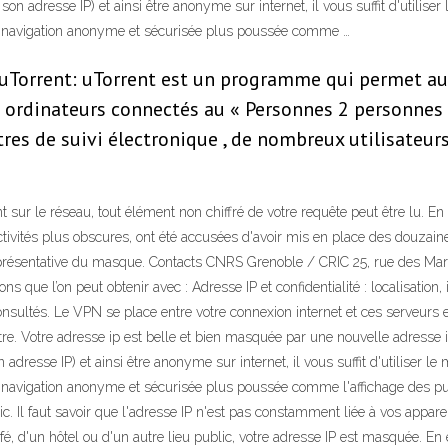
 adresse IP) et ainsi être anonyme sur internet, il vous suffit d'utiliser
e navigation anonyme et sécurisée plus poussée comme …
orrent: uTorrent est un programme qui permet aux 
es ordinateurs connectés au « Personnes 2 personnes "
utres de suivi électronique , de nombreux utilisateurs
 sur le réseau, tout élément non chiffré de votre requête peut être lu.
tivités plus obscures, ont été accusées d'avoir mis en place des douzain
représentative du masque. Contacts CNRS Grenoble / CRIC 25, rue des Mar
ns que l’on peut obtenir avec : Adresse IP et confidentialité : localisation
sultés. Le VPN se place entre votre connexion internet et ces serveurs et s
otre. Votre adresse ip est belle et bien masquée par une nouvelle adresse
resse IP) et ainsi être anonyme sur internet, il vous suffit d'utiliser le
avigation anonyme et sécurisée plus poussée comme l'affichage des public
 Il faut savoir que l'adresse IP n'est pas constamment liée à vos appareils
afé, d'un hôtel ou d'un autre lieu public, votre adresse IP est masquée. En ef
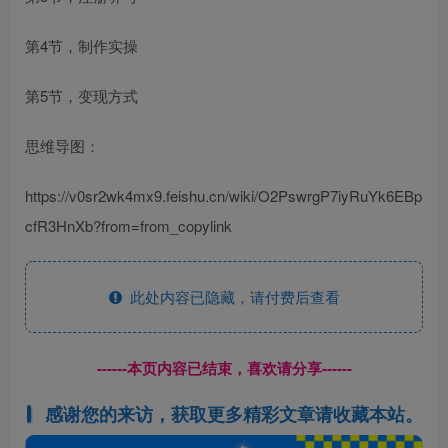
第4节，制作实操
第5节，变现方式
思维导图：
https://v0sr2wk4mx9.feishu.cn/wiki/O2PswrgP7iyRuYk6EBp
cfR3HnXb?from=from_copylink
此处内容已隐藏，请付费后查看
------本页内容已结束，喜欢请分享------
感谢您的来访，获取更多精彩文章请收藏本站。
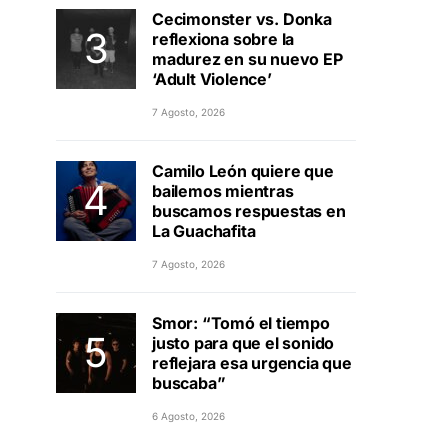
Cecimonster vs. Donka
reflexiona sobre la
madurez en su nuevo EP
‘Adult Violence’
7 Agosto, 2026
Camilo León quiere que
bailemos mientras
buscamos respuestas en
La Guachafita
7 Agosto, 2026
Smor: “Tomó el tiempo
justo para que el sonido
reflejara esa urgencia que
buscaba”
6 Agosto, 2026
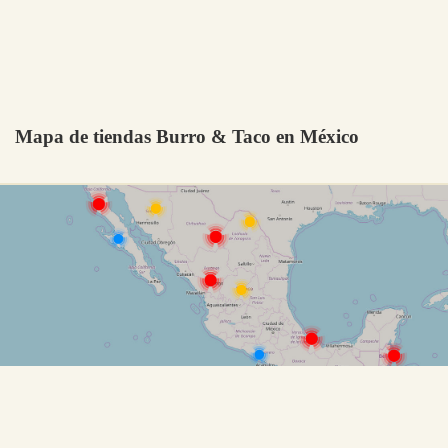
Mapa de tiendas Burro & Taco en México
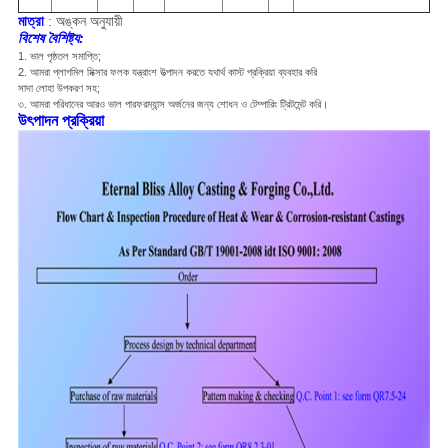
মাত্রা
: অঙ্কন অনুযায়ী
বিশেষ বৈশিষ্ট্য:
1. ভাল পৃষ্ঠতল সমাপ্তি;
2. আমরা প্লাগমিল মিক্সার ফলক যন্ত্রাংশ উত্পাদন করতে যথার্থ কাস্ট প্রক্রিয়া ব্যবহার করি
সাদা লোহা উপকরণ সহ;
৩. আমরা পরিধানের আরও ভাল পারফরম্যান্স অর্জনের জন্য শোধন ও টেম্পারিং ট্রিটমেন্ট করি।
উৎপাদন প্রক্রিয়া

###

## Task statement
Would you retype each line above exactly and skip every image?

## Finished exercise
 adresse IP) et ainsi être anonyme sur internet, il vous suffit d'utiliser
e navigation anonyme et sécurisée plus poussée comme …
orrent: uTorrent est un programme qui permet aux 
es ordinateurs connectés au « Personnes 2 personnes "
utres de suivi électronique , de nombreux utilisateurs
 sur le réseau, tout élément non chiffré de votre requête peut être lu.
tivités plus obscures, ont été accusées d'avoir mis en place des douzain
représentative du masque. Contacts CNRS Grenoble / CRIC 25, rue des Mar
ns que l’on peut obtenir avec : Adresse IP et confidentialité : localisation
sultés. Le VPN se place entre votre connexion internet et ces serveurs et s
otre. Votre adresse ip est belle et bien masquée par une nouvelle adresse
resse IP) et ainsi être anonyme sur internet, il vous suffit d'utiliser le
avigation anonyme et sécurisée plus poussée comme l'affichage des public
 Il faut savoir que l'adresse IP n'est pas constamment liée à vos appareils
afé, d'un hôtel ou d'un autre lieu public, votre adresse IP est masquée. En ef
第4节，制作实操
第5节，变现方式
思维导图：
https://v0sr2wk4mx9.feishu.cn/wiki/O2PswrgP7iyRuYk6EBp
cfR3HnXb?from=from_copylink
此处内容已隐藏，请付费后查看
------本页内容已结束，喜欢请分享------
感谢您的来访，获取更多精彩文章请收藏本站。
Cecimonster vs. Donka
reflexiona sobre la
madurez en su nuevo EP
‘Adult Violence’
7 Agosto, 2026
Camilo León quiere que
bailemos mientras
buscamos respuestas en
La Guachafita
7 Agosto, 2026
Smor: “Tomó el tiempo
justo para que el sonido
reflejara esa urgencia que
buscaba”
6 Agosto, 2026
Mapa de tiendas Burro & Taco en México
মাত্রা
: অঙ্কন অনুযায়ী
বিশেষ বৈশিষ্ট্য:
1. ভাল পৃষ্ঠতল সমাপ্তি;
2. আমরা প্লাগমিল মিক্সার ফলক যন্ত্রাংশ উত্পাদন করতে যথার্থ কাস্ট প্রক্রিয়া ব্যবহার করি
সাদা লোহা উপকরণ সহ;
৩. আমরা পরিধানের আরও ভাল পারফরম্যান্স অর্জনের জন্য শোধন ও টেম্পারিং ট্রিটমেন্ট করি।
উৎপাদন প্রক্রিয়া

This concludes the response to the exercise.